Now, if you like thinking your way around problems like I do, you notice something: a shop in ED  really has two FTL drives. The hyperspace jump is the “fast” drive. It will take you anywhere from 8-40 light years in about ten seconds. But you get around each system using a “slow” FTL drive or “frameshift drive.” And when I say slow, it’s still really fast. Given time, it can build to speeds in excess of Star Trek‘s Warp 10. So you can’t JUMP to a permit-locked system, but given the time and patience, you could certainly just GO there…
Except you can’t. If you try, you discover that the star you have been heading for, which is a gigantic ball of hydrogen fusion and attendant planets when you jump there, is a mere point of light when you finish your hours-long flight. Sigh.
It occurred to me that a way around this would be to take a page from Zork: interstellar space is a dark place, and if you try to fly directly between stars, the odds are almost certain that You Will Be Eaten By A Space Grue. (For a really great classic SF story that uses this concept, read Cordwainer Smith’s “The Game Of Rat And Dragon.” It’s wonderful.)

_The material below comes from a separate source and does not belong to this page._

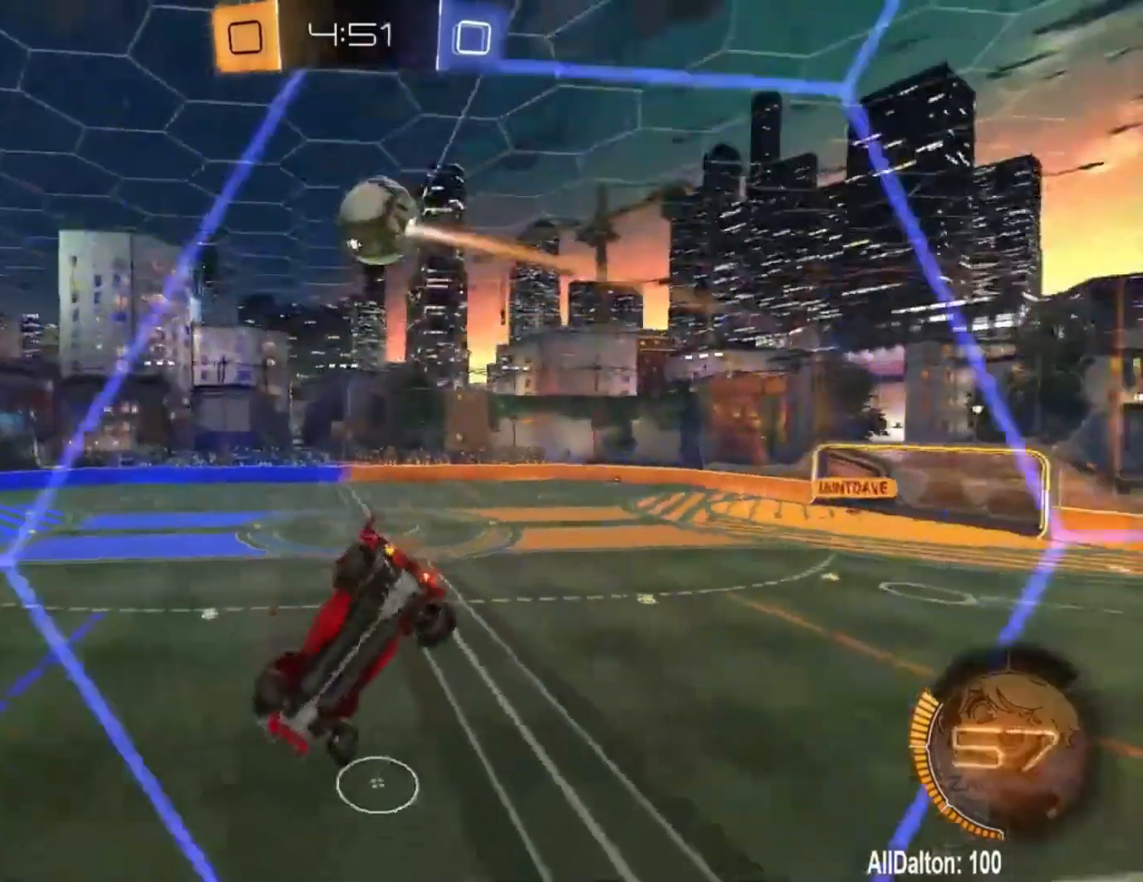
{"buttons": ["R1", "R2"], "left_stick": "center", "right_stick": "center", "events": [[33, "left_stick", "center"], [267, "left_stick", "left"], [300, "R1", "down"], [500, "left_stick", "center"]]}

And then you get to the truly sloppy stuff: Remember the permit-locks I mentioned earlier? Well, that makes perfect sense when it’s, say, the Empire saying that you can’t visit their capital system without a permit. It makes somewhat LESS sense, when its hundreds of stars out in the middle of nowhere and no one knows who has issued the permit or why. And yet there are several such regions in the galaxy. It’s pretty obvious this is the game designers saying DON’T GO THERE. SIGNED, GOD, but it looks pretty bad. Honestly, it would be better to do something like marking them all “No pilot has ever jumped to these stars and returned.” and making it an instakill if you do, with legends of the disappeared pilots in game.

So, those are my thoughts. I’d be interested to hear yours.

2 thoughts on “Coming Apart At The Seams: Sandbox Games

  1. Seriously, regarding Skyrim. If they didn’t want you to make early attempts on Ancano’s life, they ought at least to have given Urag different reading material.

    (But what’s really unforgivable is your complete inability to use Ulfric’s dossier in the Civil War plot.)